Brand new news aggregators are popping up on the digital media landscape every day. These companies are trying to capitalize on humanity’s insatiable appetite for news and information.
And with so many potential customers to target, it’s expected that the number of news aggregators will only keep growing in the future. But how do news aggregators work exactly?
Below, we’ll explain just what news aggregators are, why they are so popular, and how the technology behind it works. Let’s have a closer look at these exciting sources of the latest scoops!
What is a News Aggregator?
In a nutshell, a news aggregator pulls together news items from loads of different websites for you, so you can have it all in one place.
In its simplest form, a news aggregator is just a continuous feed that shows news items – generally shortened to just the first one or two paragraphs as a snippet – copy-pasted from other websites.
The snippet will contain a link to the actual article, so if you’re interested, you can just click through to read the full story on the site of the source.
Most news aggregators further curate the news as well. This involves things like placing specific stories in the spotlight or collecting different news stories together to form a content stream around one particular piece of information.
How and Why People Use News Aggregators
Quite frankly, to save them time.
People want to know all the news that’s relevant and interesting to them, but they don’t want to have to search for it themselves all over the web. News aggregators fix that problem.
By telling aggregators like Pulse and Flipboard what interests you and what topics you’d like to read about, they know what relevant news stories to gather for you. As such, it offers a fully customized and personal news-feed experience that’s unique to you.
Moreover, most of these aggregators push information to users, which means they notify you as soon as they find a new news item for you. This means you never have to search for news yourself again, as it’s automatically delivered to you.
Partly due to this personalized experience, news content aggregators have now become so popular that they have started to outperform traditional news outlets.
How News Aggregators Work
To feed you all these stories, news aggregators first need to collect that data from somewhere. And that process begins with web crawling techniques.
Web Crawling and RSS feeds
It all starts with data gathering, which is done with the help of RSS feeds and web crawlers. Many news sites have an RSS feed, from which news content aggregators can gather (snippets of) news article information.
Alternatively, a news aggregator can use a web crawler (also called robot or spider) to crawl news websites to gather entire web pages. Such web crawlers can also browse through search engines (like Google or Bing) to gather information directly from there. Most news aggregators either build custom solutions or use third party APIs to acquire data from Google News and other sources in a timely fashion.
Data Extraction and Web Scraping
The gathered data is then extracted from the source by the web crawler. During this web scraping process (also called data harvesting), generally, only the parts of information that are useful to the news aggregator are scraped and extracted.
Typical pieces of information that are extracted are the news headline, the header image, the lead paragraph, the author of the article, and perhaps the first one or two paragraphs of the body content.

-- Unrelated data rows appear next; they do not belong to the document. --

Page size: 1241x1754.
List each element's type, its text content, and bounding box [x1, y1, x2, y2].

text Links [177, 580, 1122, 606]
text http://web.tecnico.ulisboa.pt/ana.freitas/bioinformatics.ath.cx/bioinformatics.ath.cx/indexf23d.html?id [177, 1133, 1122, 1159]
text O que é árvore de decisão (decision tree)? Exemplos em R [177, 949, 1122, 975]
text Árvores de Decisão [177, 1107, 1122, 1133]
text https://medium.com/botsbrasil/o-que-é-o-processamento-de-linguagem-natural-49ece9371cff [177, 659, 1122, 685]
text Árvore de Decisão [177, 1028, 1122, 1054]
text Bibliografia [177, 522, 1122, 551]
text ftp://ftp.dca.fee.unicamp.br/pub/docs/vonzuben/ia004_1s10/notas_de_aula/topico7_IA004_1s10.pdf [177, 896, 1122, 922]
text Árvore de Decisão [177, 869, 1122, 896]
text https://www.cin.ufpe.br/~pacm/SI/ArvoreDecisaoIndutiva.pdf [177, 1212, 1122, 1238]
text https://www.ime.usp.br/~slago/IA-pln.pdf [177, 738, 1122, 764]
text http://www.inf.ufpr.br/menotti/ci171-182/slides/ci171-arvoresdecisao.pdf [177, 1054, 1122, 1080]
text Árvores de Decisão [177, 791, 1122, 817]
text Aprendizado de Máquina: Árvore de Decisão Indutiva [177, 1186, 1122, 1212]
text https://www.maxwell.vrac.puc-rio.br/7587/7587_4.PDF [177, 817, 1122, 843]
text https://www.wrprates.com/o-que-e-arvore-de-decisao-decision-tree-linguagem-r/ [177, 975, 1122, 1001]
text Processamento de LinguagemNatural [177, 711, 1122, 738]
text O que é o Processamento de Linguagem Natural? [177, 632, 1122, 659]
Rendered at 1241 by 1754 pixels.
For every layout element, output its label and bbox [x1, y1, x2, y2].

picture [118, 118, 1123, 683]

Information Clustering and Categorization
Once the news aggregator has crawled the web and scraped the data, it needs to determine how to present this data to the reader. It does this by first clustering and categorizing articles based on related topics or events described in the articles.
The aggregator then uses a common numerical statistic, like term frequency-inverse document frequency (TF*IDF), to interpret what is written in the news articles in order to categorize the articles accordingly.
At this stage, the news aggregator has found many related news articles for you. The next step is to summarize these articles to get the most representative information from the entire batch of articles.
This way, the news aggregator serves you only the most useful and “best” news information according to your preferences and news consumption needs.
Visualizing the Data
The final step is to visualize and present the acquired data in a way that is easily consumable by the reader. For example, this means showing only the general topics first, after which you then see related articles that are part of this topic cluster.
The Technology Behind News Aggregators
And that is the process behind news aggregators and how they work. The end goal of such aggregators is to continuously feed you with information, but only with information you actually find relevant and interesting to consume. By employing web crawling, web scraping, and data curation techniques they.